Le CIO constate son échec et admet devoir lutter en collaboration avec les gouvernements des différents pays pour combattre le fléau à sa base.

Une citation de :Guy D'Aoust

L’agence voit le jour à Lausanne en novembre 1999, juste à temps pour les Jeux olympiques de Sydney en 2000.

Le choix de Montréal

En 2001, la ville de Montréal est candidate pour l’obtention du siège social de l’Agence mondiale antidopage.

Le secrétaire d'État aux sports amateurs, Denis Coderre, promet que si la candidature de la métropole est retenue il proposera l’ouverture de bureaux satellites en Europe, en Afrique et en Asie.

Christiane Ayotte, directrice du laboratoire de contrôle du dopage de l’INRS à l'Institut Armand-Frappier, insiste sur les compétences acquises par son laboratoire depuis les Jeux olympiques de 1976 et sur la nécessité de la neutralité et de l’indépendance de l’agence.

Le président de l'AMA, Dick Pound, annonce la décision le 21 août 2001, à Tallinn, en Estonie. Montréal l’emporte à l’arraché, avec 17 votes contre 15 pour Lausanne au quatrième tour. La venue de l’AMA donne à Montréal une visibilité et une crédibilité accrues.

Montréal ce soir, le 21 août 2001

Dans un reportage diffusé au Téléjournal le jour de l’annonce, le journaliste Jean Sawyer résume le rôle et le fonctionnement de la future Agence mondiale antidopage.
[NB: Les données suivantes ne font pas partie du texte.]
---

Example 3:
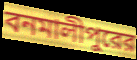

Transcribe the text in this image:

বনমালীপুরের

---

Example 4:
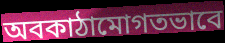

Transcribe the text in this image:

অবকাঠামোগতভাবে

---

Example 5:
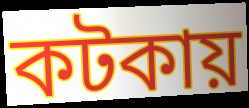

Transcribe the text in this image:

কটকায়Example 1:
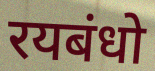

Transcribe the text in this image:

रयबंधो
L’agence concentre ses énergies sur le combat contre le dopage chez les sportifs par la recherche scientifique et l'éducation. Elle rédige le Code mondial antidopage, qui harmonise les règles pour tous les sports et tous les pays, et elle supervise son application.

L’AMA sera rattachée à un réseau de laboratoires spécialisés éparpillés un peu partout sur le globe, comme celui de l’INRS à Pointe-Claire, aujourd’hui situé à l’Institut Armand-Frappier à Laval.
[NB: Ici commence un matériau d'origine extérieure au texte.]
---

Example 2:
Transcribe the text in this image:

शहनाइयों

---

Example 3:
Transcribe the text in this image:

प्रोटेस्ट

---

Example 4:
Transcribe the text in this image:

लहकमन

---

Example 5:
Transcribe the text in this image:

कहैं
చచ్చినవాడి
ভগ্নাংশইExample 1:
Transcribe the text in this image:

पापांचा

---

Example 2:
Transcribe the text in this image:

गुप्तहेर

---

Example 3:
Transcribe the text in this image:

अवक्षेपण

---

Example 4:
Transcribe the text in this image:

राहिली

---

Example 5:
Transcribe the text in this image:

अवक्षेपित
Depuis que la lutte antidopage s’est intensifiée, les méthodes utilisées par les tricheurs sont devenues plus sophistiquées. C’est un jeu de chat et de souris entre l’AMA et les sportifs dopés.

En 1983, aux Jeux panaméricains de Caracas, un scandale éclate auprès des haltérophiles, chez qui les tests positifs aux stéroïdes abondent. Dans la foulée, la chimiste Christiane Ayotte est chargée de mettre au point des tests antidopage en vue des Jeux olympiques de Los Angeles de 1984.
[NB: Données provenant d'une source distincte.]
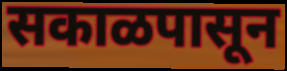
सकाळपासूनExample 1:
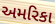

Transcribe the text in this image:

અમરિકા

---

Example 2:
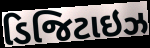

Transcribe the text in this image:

ડિજિટાઇઝ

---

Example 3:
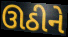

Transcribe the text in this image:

ઊઠીને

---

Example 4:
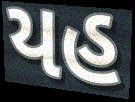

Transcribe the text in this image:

યહ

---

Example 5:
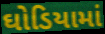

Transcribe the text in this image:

ઘોડિયામાં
Les laboratoires de lutte antidopage révéleront d’autres scandales au fil du temps. Nous n’avons qu’à penser au spécialiste du saut en hauteur cubain Javier Sotomayor, au coureur canadien Ben Johnson, au cycliste américain Lance Armstrong et, plus près de nous, à la cycliste québécoise Geneviève Jeanson.

En 2019, l’AMA a donné les plus lourdes sanctions de son histoire en excluant la Russie des Jeux olympiques et des Championnats mondiaux pour quatre ans en raison de tests antidopage falsifiés.

Aujourd’hui, 8 janvier 2004

Comme l’explique Christiane Ayotte dans une entrevue donnée à Simon Durivage à l’émission Aujourd’hui en 2004, la lutte n’est jamais terminée.

En 2017, le conseil de la Fondation de l’Agence mondiale antidopage a confirmé que les bureaux de l’AMA demeureront à Montréal jusqu’en 2031.